An expert on the Cold War and modern Russian and Soviet history, as well as co-founder of the Center for Cold War Studies, Hasegawa’s talk, “Lessons of Hiroshima: Past and Present,” will center on the use of atomic bombs in World War II, relating the event to contemporary issues. Although elements from his award-winning book, Racing with the Enemy: Truman, Stalin, and the Surrender of Japan, went into the preparation of his lecture, Hasegawa will additionally pursue questions of the ethical and moral issues of bombing.
Hasegawa said that he will discuss the destruction of Hiroshima and Nagasaki in the context of 9/11 and today’s War on Terror.
“After Pearl Harbor, Americans basically accepted that bombing civilians from the air was justified, and eventually justified the atomic bomb on that basis,” Hasegawa said. “I think that in combating the War on Terror, we often think that any means to win the War on Terror can be justified.”
Hasegawa said he hopes his historical research will better inform future decision.
“We have a great deal to learn from the experience of the use of the atomic bomb,” Hasegawa said. “As long as we do not think about the morality of the atomic bomb, we are bound to continue the same mistakes.”
Professor Henning Bohn, Divisional Chair of the Academic Senate, said that the Faculty Research Lecture is the highest honor the UCSB Academic Senate can give to a faculty member.
“He was chosen by a committee consisting of previous recipients of the award,” Bohn said. “The committee selects someone who is highly recognized, a real star in any discipline, in any field on the campus.”
Hasegawa said he was honored to have been singled out.
“It is really wonderful because we have many, many deserving faculty members, particularly in science and engineering,” Hasegawa said. “So for me to receive this is a very great honor for those of us who work in the humanities, particularly in history.”
Marshall Lincoln, a second-year economics major, said he was interested in hearing Hasegawa’s take on the bombing of Japanese cities and that he thinks the government may have had ulterior motives.

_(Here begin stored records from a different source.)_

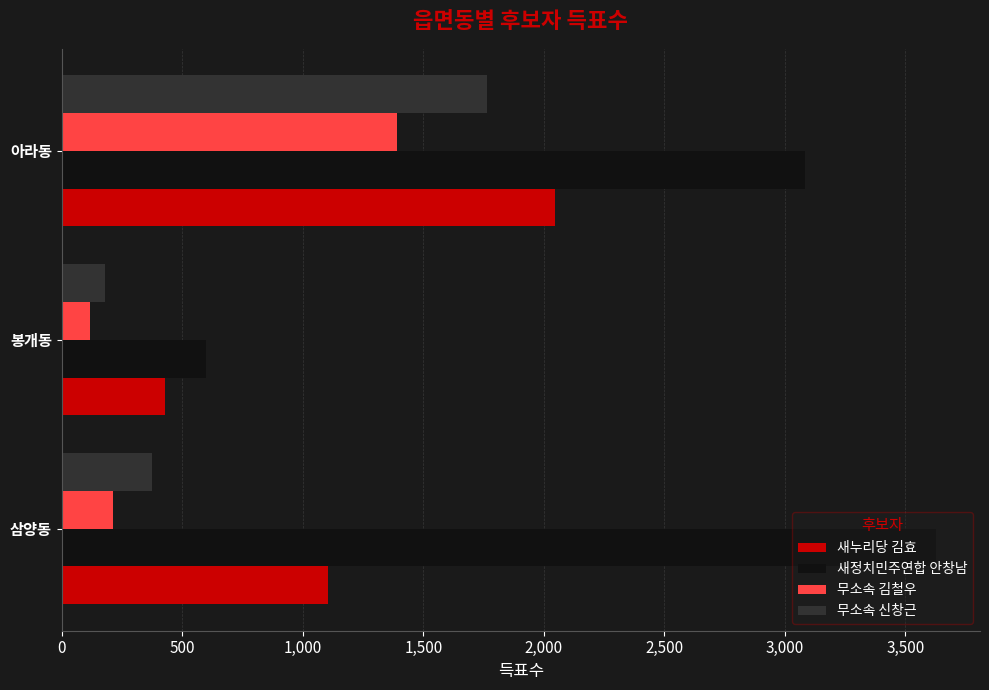

Is the value of 새정치민주연합 안창남 at 봉개동 greater than the value of 새누리당 김효 at 아라동?

No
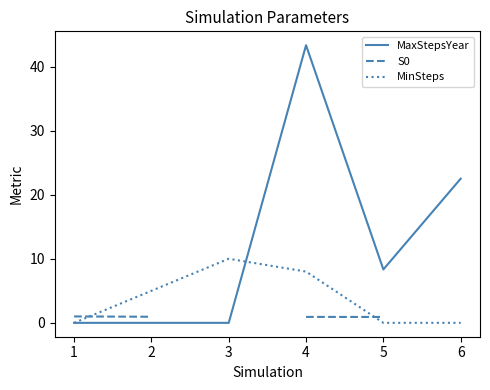

Rank the series by their maximum value, from lowest to highest.

S0, MinSteps, MaxStepsYear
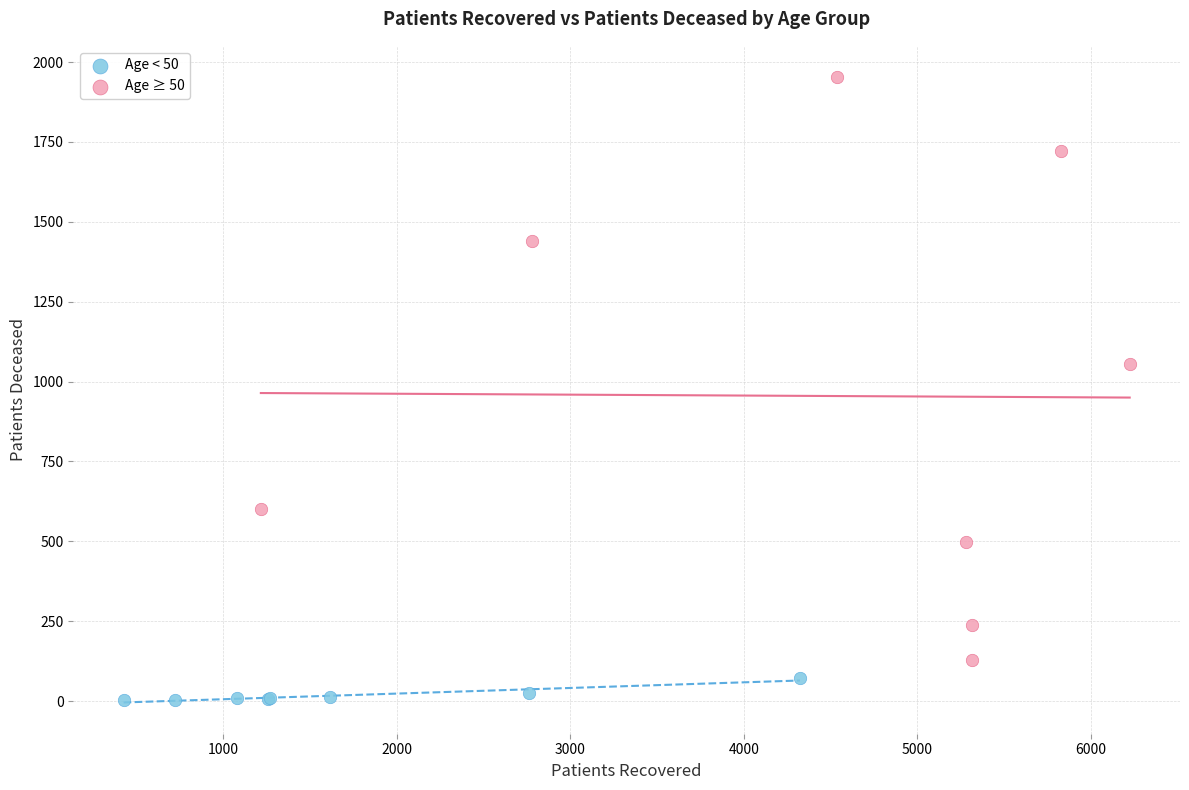

Which series contains the highest Y value?

Age ≥ 50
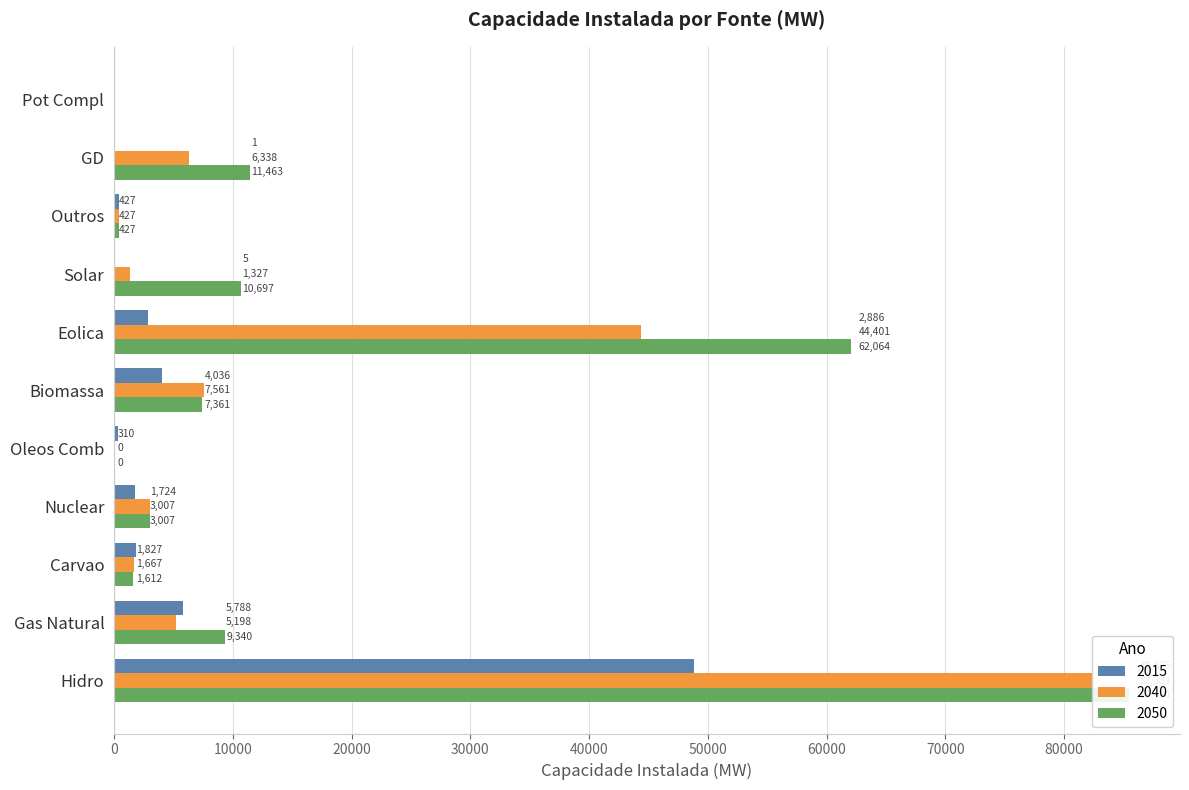

How many groups of bars are there?

11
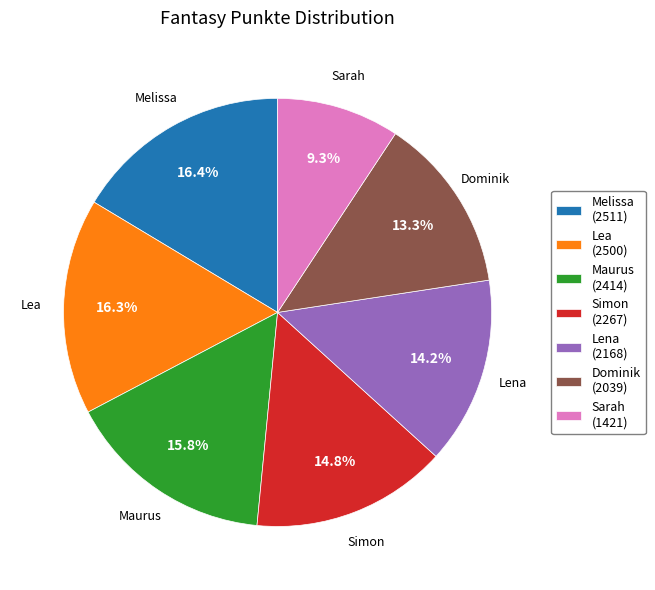

To the nearest percent, what is the combined percentage of Lena and Maurus?

30%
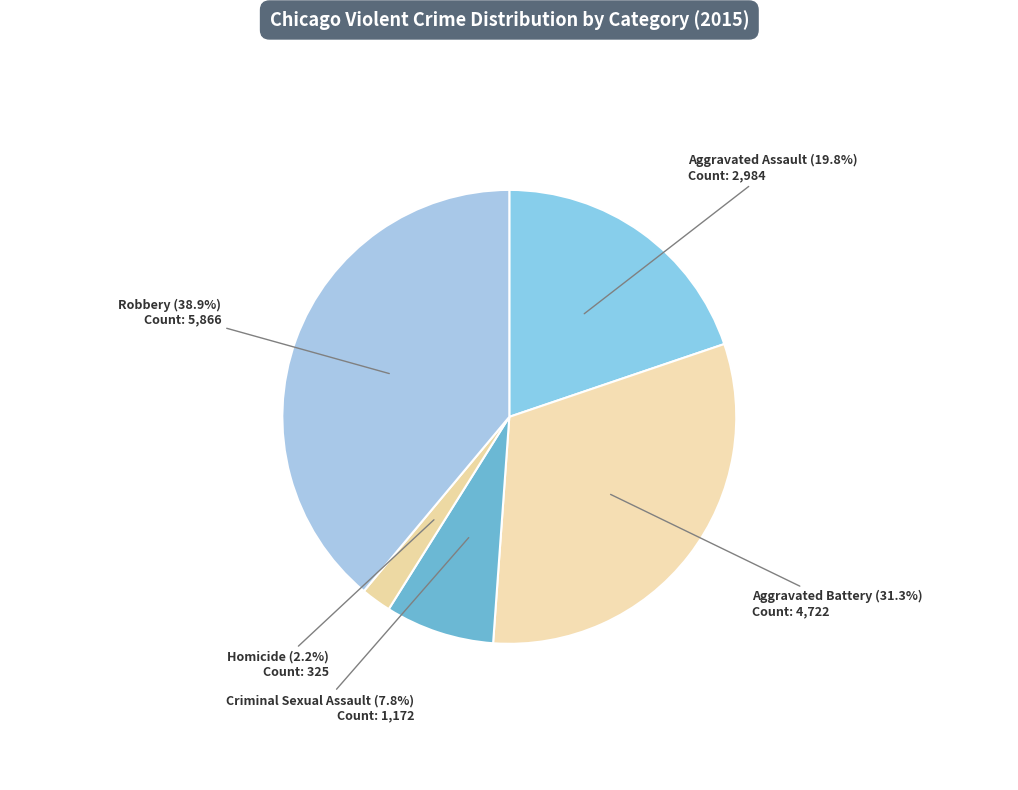

How many slices are in this pie chart?

5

“I believe that we were not justified in dropping atomic bombs,” Lincoln said. “This is both because using these weapons sets a dangerous precedent that nuclear warfare is okay in certain situations and secondly because, upon closer scrutiny, it is fairly obvious that our government dropped the bomb not to save lives, but to end the war quickly to stop the Soviet Union from overrunning Japanese-controlled territory in Manchuria.”